Directions: Nothing in the entries may change when you repeat them, and no images may appear.

Supplied material:
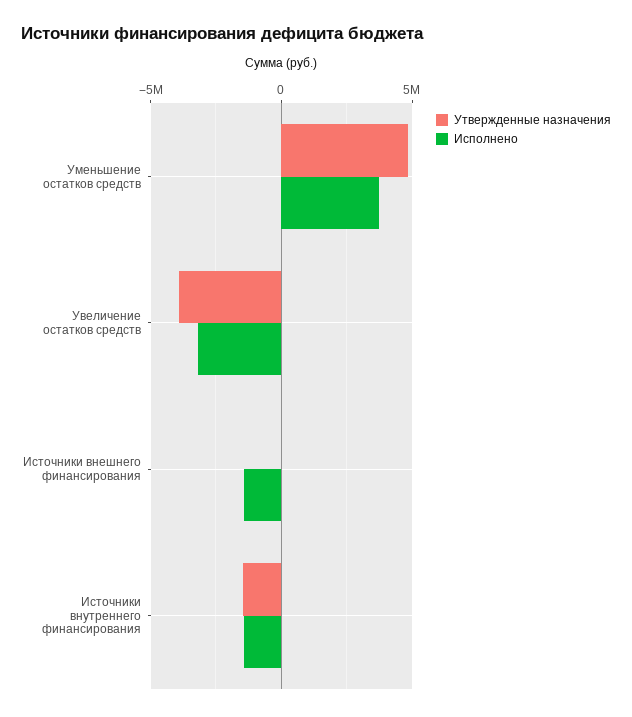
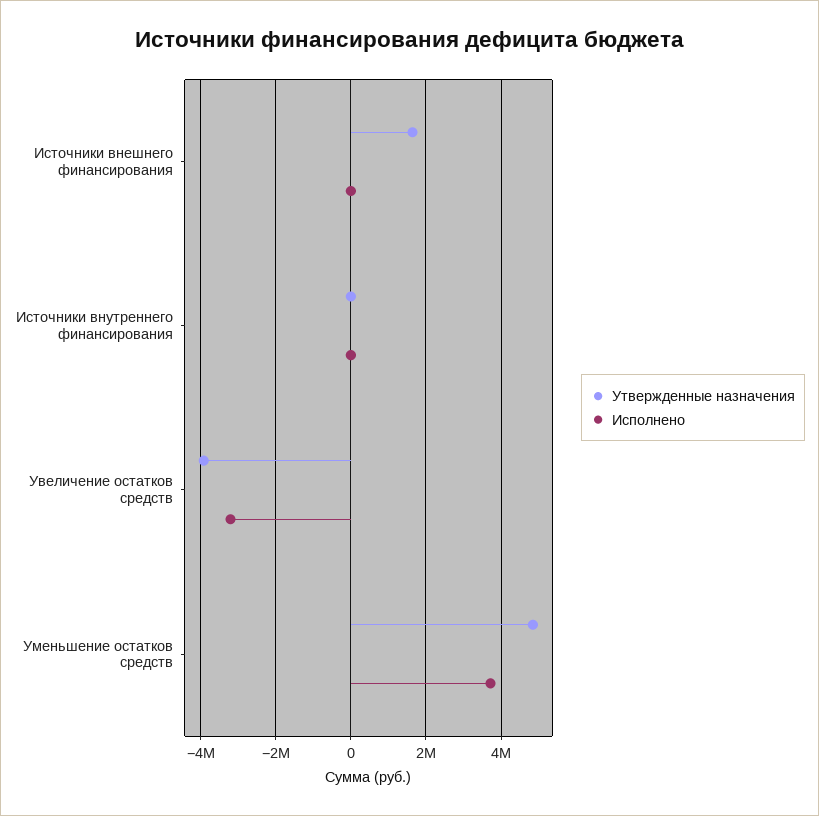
Утвержденные назначения, Источники внешнего финансирования: 0 -> 1600000
Исполнено, Источники внешнего финансирования: -1500000 -> 0
Утвержденные назначения, Источники внутреннего финансирования: -1500000 -> 0
Исполнено, Источники внутреннего финансирования: -1500000 -> 0

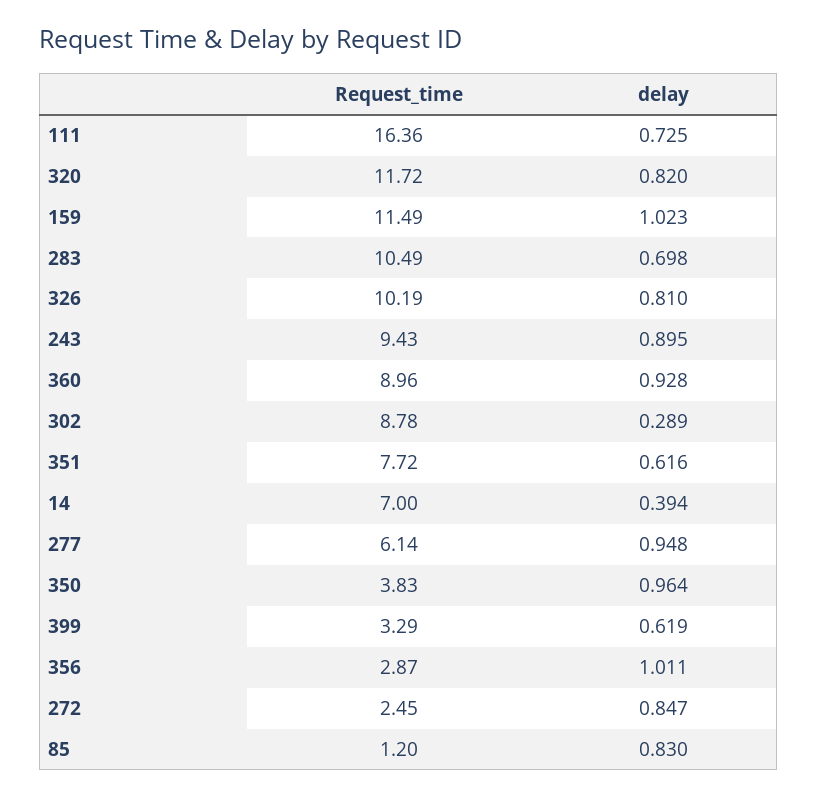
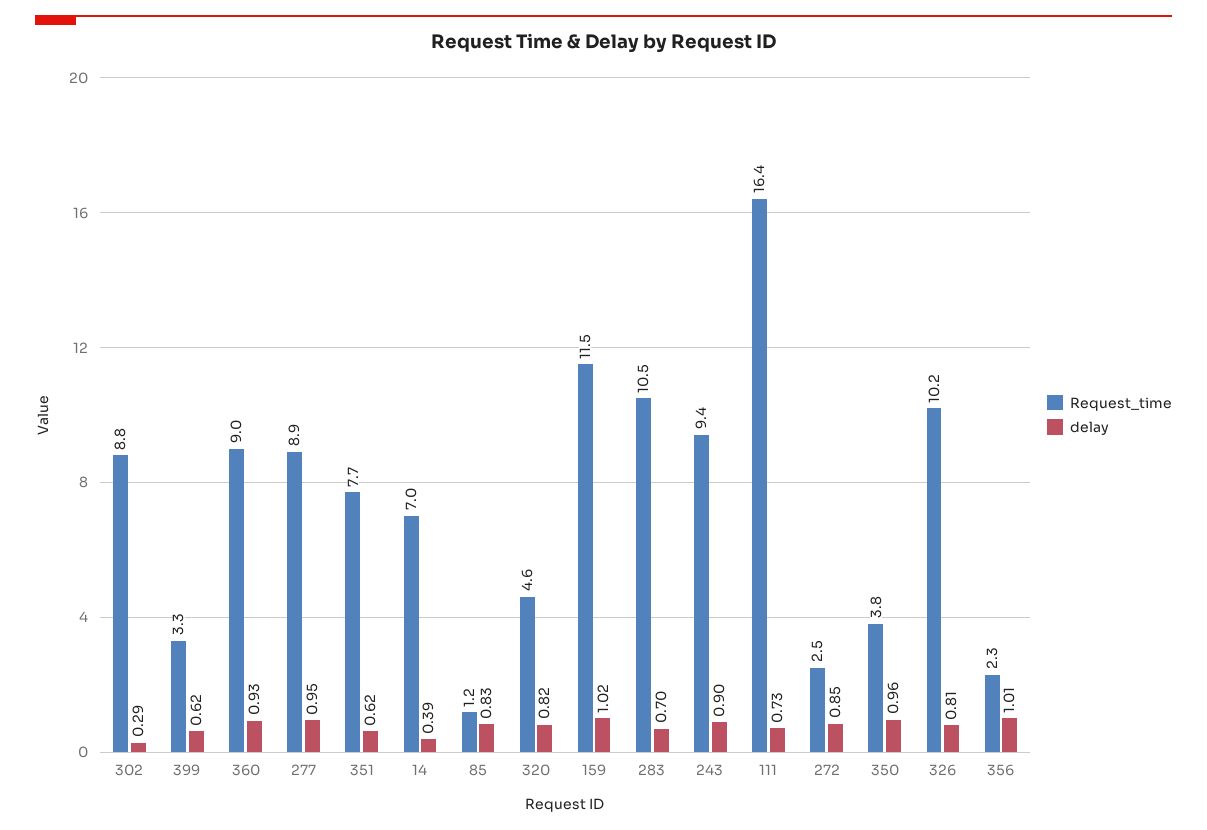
Request_time, 320: 11.72 -> 4.6
Request_time, 277: 6.14 -> 8.9
Request_time, 356: 2.87 -> 2.3

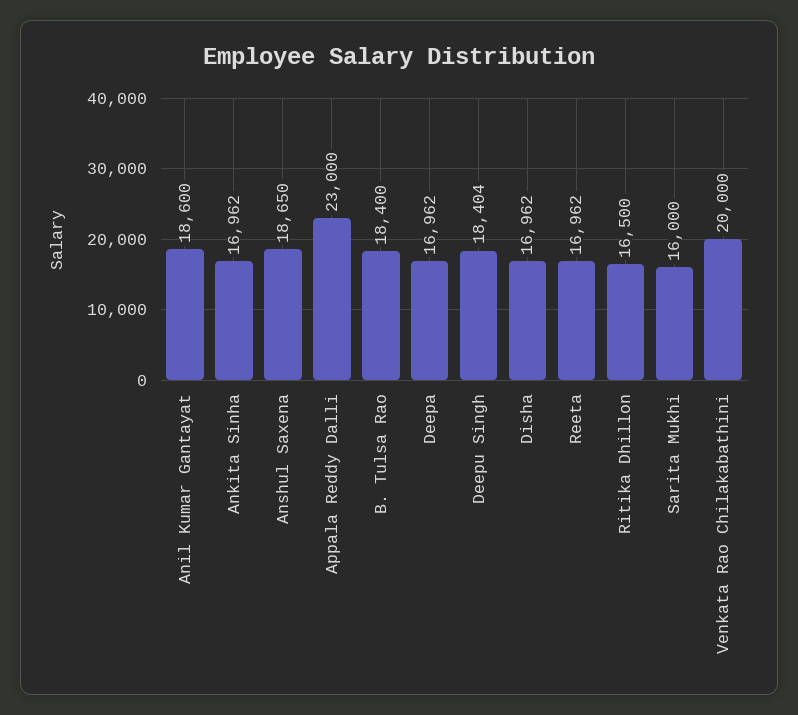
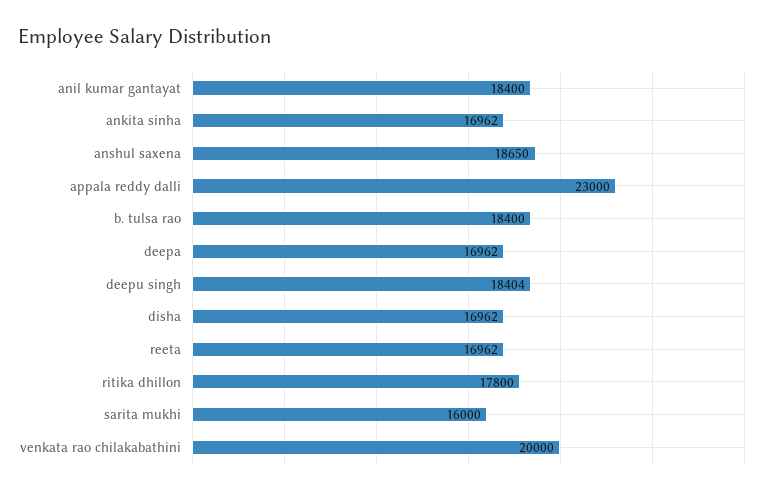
Anil Kumar Gantayat: 18600 -> 18400
Ritika Dhillon: 16500 -> 17800

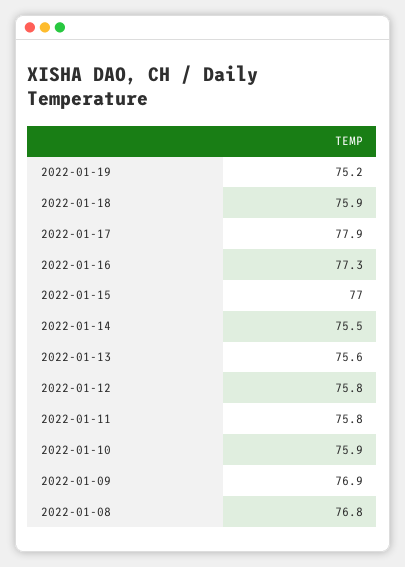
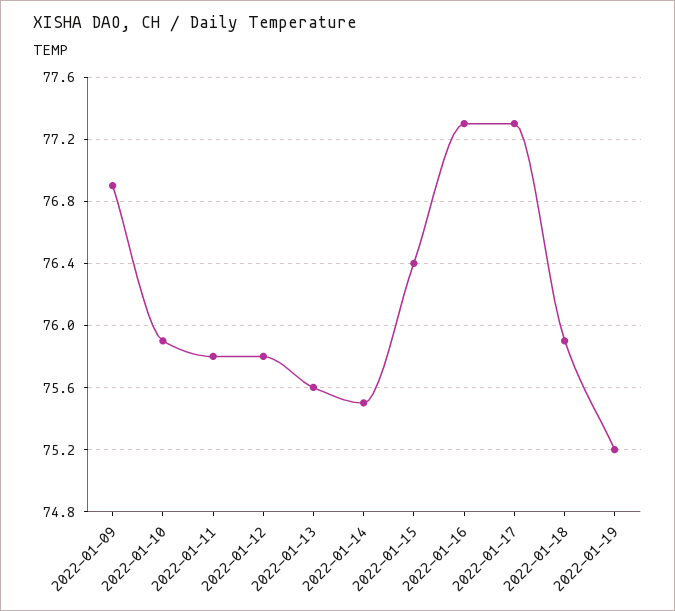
2022-01-17: 77.9 -> 77.3
2022-01-15: 77 -> 76.4
2022-01-08: 76.8 -> none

Response:
Утвержденные назначения, Источники внешнего финансирования: 0 -> 1600000
Исполнено, Источники внешнего финансирования: -1500000 -> 0
Утвержденные назначения, Источники внутреннего финансирования: -1500000 -> 0
Исполнено, Источники внутреннего финансирования: -1500000 -> 0

Request_time, 320: 11.72 -> 4.6
Request_time, 277: 6.14 -> 8.9
Request_time, 356: 2.87 -> 2.3

Anil Kumar Gantayat: 18600 -> 18400
Ritika Dhillon: 16500 -> 17800

2022-01-17: 77.9 -> 77.3
2022-01-15: 77 -> 76.4
2022-01-08: 76.8 -> none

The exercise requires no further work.